İkili ilişkilerde çoğu zaman en çok yıpranan şey, sevgiden çok saygıdır. Özellikle günlük hayatın yükleri, iş bölümleri ve ortak sorumluluklar arasında bazen karşımızdakinin yaptığı işe olan değer yargımız bulanıklaşır. Bir işi yapmadığımızda onun ne kadar emek istediğini ne kadar sabır gerektirdiğini ya da görünmeyen ne kadar yük taşıdığını fark edemeyiz.
Evdeki bulaşıkları yıkamak, çocukla ilgilenmek, faturaları ödemek, akşam yemeğini planlamak, alışveriş yapmak, araç kullanmak… Bunların hepsi küçük gibi görünen ama birikince insanı zihnen ve bedenen tüketen işlerdir. Fakat bir işi yapmıyorsan, eleştirmeden önce durup düşünmelisin: “Ben bu işin başına geçiyor muyum, yoksa sadece dışarıdan izleyip yargılıyor muyum?”

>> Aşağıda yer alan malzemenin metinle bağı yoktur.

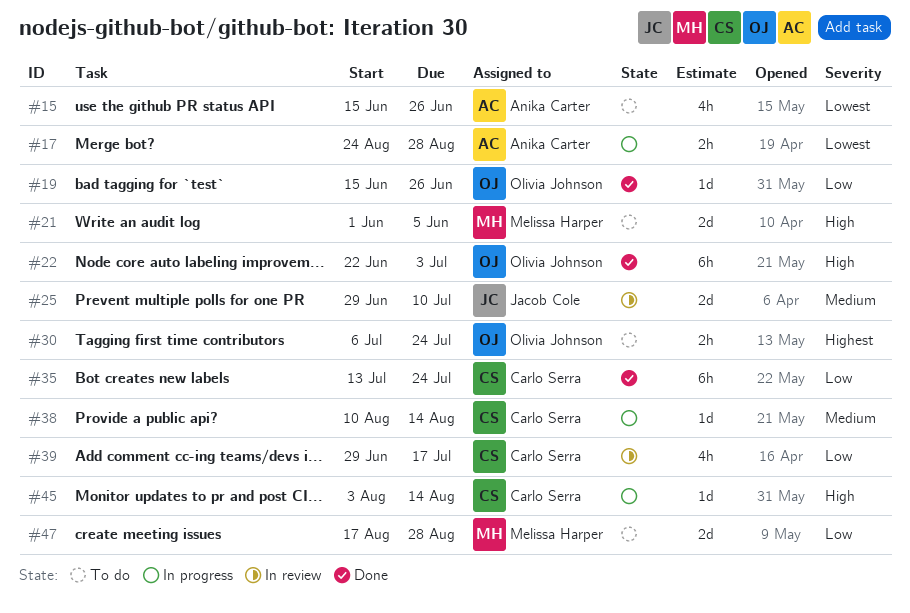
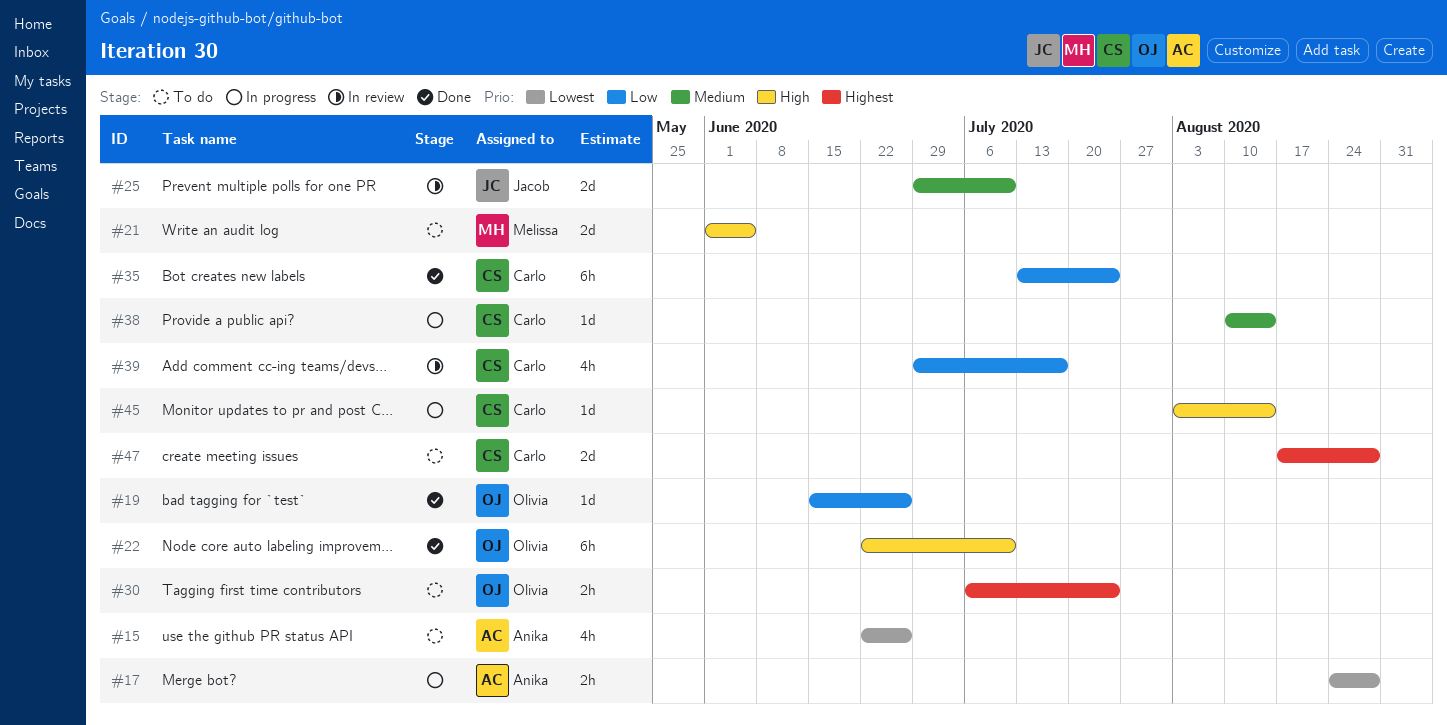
#15, start: Jun 15 -> Jun 22
#22, due: Jul 3 -> Jul 10
#47, owner: Melissa Harper -> Carlo Serra
#47, priority: Low -> Highest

Çünkü hem o işi yapmamak hem de sadece kenardan laf söyleyip memnun kalmamak o işi yapanı demoralize etmekten başka bir işe yaramaz. Ve bir an gelir o kişi “el frenini çeker” ve buyur öyle ise sen yap der. Eğer böyle bir durum oluyorsa da şikayet etmeden o işin başına geçmek ve bugüne kadar yapılmayan bir davranışın neden yapıldığını sükunetle düşünmek ve anlamayı denemek gerekir. Belli ki orada artık görünmeyen olanın, görünür olma artık bana da saygı duy isteğinin çığlığı yankılanmaktadır.
İlişkilerdeki huzur, tarafların birbirinin emeğine duyduğu saygıyla beslenir. Bu nedenle ya o işin sorumluluğunu al, ya da sessizce, içten bir teşekkürle o işi yapanı onurlandır.
Saygı, sevginin görünmeyen temelidir. Ve her iş, arkasında görülmeyen bir özveriyle yürür. Bunu fark etmek; ilişkileri daha güçlü, daha adil ve daha sevgi dolu yapar.